Examples 1 and 2 were prepared by reducing the amount of sulfur to lower the crosslink density, and Example 3 was prepared by increasing the amount of softener (aromatic oil).
In Example 4, the thickness was increased from 0.5 to 1.5 m by increasing the amount of the filler (hard clay) to increase the grip coefficient.
m cap rubber was used. In this method, the grip characteristics did not decrease in the latter stage even when the base rubber layer came out or approached the tire surface.

In Example 5, the same cap rubber as in Example 3 was used, and a base rubber having an increased M300 by increasing the amount of sulfur to increase the crosslink density was used. This keeps the initial grip properties, and
The grip characteristics in the latter half due to abrasion were particularly improved.

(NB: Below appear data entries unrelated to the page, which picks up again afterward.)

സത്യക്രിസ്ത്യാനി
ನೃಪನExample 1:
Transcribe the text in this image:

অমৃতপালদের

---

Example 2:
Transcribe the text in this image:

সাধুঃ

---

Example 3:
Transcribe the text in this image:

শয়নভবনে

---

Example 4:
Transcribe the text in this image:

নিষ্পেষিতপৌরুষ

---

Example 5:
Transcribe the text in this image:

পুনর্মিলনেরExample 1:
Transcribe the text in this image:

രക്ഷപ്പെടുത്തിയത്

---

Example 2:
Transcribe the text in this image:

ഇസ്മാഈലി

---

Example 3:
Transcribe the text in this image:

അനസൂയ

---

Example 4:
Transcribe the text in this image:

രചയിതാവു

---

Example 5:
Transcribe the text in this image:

In Comparative Example 2, a cap rubber having a thickness of 2 mm or more and a high grip coefficient was used. When the cap rubber was thick, the effect of the base rubber was not obtained, and the wear resistance was reduced.

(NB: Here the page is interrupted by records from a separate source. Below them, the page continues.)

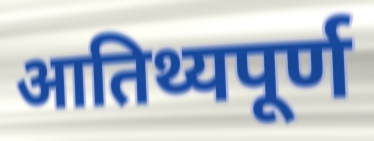
आतिथ्यपूर्ण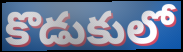
కొడుకులో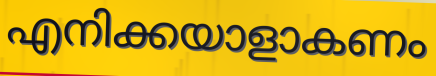
എനിക്കയാളാകണം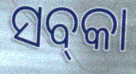
ସବ୍‌କାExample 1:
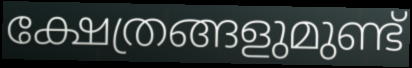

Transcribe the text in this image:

ക്ഷേത്രങ്ങളുമുണ്ട്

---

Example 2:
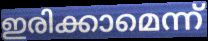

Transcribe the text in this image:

ഇരിക്കാമെന്ന്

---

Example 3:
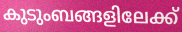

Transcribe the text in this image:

M30 of cap rubber to base rubber
In Comparative Example 3 in which the ratio of 0 exceeded 70%, the effect of improving grip characteristics and abrasion resistance was small.

[0051]

[Table 2]

[0052]

According to the present invention, it is possible to provide a pneumatic tire which improves not only the grip characteristics at the beginning of running but also the grip characteristics at the latter stage, and is particularly suitable as a racing tire having no problem of wear.

Claims (1)

[Claims] 1. A surface layer having a thickness of 0.5 to 1.5 mm,
In the tensile test, the stress of the rubber composition constituting the inner layer at 300% elongation in a tensile test is composed of two layers: a rubber composition containing 70 parts by weight or more of a filler with respect to 100 parts by weight of the rubber component. A pneumatic tire having a tread having a stress ratio of the rubber composition constituting the surface layer to 70% or less.